General information
- Location: Madhakhali–Henria Road, Henria, Purba Medinipur district, West Bengal India
- Coordinates: 21°58′19″N 87°47′39″E﻿ / ﻿21.971942°N 87.794266°E
- Elevation: 5 metres (16 ft)
- System: Kolkata Suburban Railway station
- Owner: Indian Railways
- Operator: South Eastern Railway
- Line: Tamluk–Digha branch line
- Platforms: 1
- Tracks: 1

Construction
- Structure type: Standard (on-ground station)
- Parking: No

Other information
- Status: Functioning
- Station code: HEN

History
- Opened: 2004
- Closed: present
- Electrified: 2012–13

Services
| Preceding station | Kolkata Suburban Railway |  |  | Following station |
| Nachinda towards Digha |  | South Eastern LineTamluk–Digha branch line |  | Deshapran towards Howrah Junction |

Route map

= Henria railway station =

Railway station in West Bengal, India

Henria railway station is a railway station on the Tamluk–Digha branch line of South Eastern Railway zone of Indian Railways.
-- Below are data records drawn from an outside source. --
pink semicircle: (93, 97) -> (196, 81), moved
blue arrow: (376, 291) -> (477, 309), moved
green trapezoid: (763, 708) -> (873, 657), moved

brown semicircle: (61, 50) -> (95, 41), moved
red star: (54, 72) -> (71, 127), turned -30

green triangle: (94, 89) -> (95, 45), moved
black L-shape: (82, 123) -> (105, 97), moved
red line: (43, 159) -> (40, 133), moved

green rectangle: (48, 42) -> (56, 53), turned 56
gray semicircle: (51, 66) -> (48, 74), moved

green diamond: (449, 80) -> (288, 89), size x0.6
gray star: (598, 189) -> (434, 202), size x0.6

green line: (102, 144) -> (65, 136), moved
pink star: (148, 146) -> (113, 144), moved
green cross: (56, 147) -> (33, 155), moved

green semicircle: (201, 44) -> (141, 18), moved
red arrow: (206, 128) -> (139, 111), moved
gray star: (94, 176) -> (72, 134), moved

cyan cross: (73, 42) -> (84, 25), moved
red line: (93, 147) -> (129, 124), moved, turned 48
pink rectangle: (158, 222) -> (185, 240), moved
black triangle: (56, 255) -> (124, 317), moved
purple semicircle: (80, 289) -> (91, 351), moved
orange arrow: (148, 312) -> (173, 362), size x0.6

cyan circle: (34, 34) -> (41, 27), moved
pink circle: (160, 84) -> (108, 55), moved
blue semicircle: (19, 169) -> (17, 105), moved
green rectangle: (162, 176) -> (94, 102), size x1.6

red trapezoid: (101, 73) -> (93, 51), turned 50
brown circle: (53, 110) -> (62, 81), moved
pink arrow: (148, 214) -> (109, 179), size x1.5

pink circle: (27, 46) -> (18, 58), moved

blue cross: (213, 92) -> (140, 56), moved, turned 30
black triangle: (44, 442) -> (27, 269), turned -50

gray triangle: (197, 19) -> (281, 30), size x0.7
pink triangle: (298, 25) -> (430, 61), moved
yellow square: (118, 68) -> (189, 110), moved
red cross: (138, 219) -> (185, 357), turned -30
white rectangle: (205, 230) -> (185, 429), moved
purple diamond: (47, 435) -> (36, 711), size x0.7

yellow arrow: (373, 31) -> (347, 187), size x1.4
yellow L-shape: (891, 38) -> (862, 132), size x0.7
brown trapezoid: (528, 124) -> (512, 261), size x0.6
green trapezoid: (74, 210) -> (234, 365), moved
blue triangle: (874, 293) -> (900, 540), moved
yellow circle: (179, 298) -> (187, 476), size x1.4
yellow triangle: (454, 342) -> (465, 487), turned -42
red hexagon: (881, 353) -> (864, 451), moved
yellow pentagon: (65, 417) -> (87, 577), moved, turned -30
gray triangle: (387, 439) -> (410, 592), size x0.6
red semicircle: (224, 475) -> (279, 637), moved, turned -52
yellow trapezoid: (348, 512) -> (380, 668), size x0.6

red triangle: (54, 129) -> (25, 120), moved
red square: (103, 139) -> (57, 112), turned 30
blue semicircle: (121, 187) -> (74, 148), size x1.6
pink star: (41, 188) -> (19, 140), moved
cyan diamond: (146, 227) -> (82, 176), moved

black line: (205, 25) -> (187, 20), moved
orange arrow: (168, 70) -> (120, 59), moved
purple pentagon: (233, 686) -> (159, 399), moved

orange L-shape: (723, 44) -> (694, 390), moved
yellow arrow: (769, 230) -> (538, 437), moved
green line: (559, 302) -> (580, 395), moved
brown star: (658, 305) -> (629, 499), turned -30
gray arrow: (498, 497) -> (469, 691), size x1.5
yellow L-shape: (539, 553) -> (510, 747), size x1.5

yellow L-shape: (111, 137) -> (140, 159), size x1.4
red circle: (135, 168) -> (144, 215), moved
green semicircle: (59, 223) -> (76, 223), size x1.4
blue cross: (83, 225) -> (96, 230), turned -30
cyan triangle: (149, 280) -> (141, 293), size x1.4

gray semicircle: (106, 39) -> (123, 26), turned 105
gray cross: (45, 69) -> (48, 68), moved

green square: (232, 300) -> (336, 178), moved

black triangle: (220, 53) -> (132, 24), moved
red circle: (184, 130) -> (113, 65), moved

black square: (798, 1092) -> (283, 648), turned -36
The railway station is situated beside Madhakhali–Henria Road at Henria in Purba Medinipur district in the Indian state of West Bengal.

==History==
The Tamluk–Digha line was sanctioned in 1984–85 Railway Budget at an estimated cost of around Rs 74 crore. Finally this line was opened in 2004. This track, including Henria railway station, was electrified in 2012–13.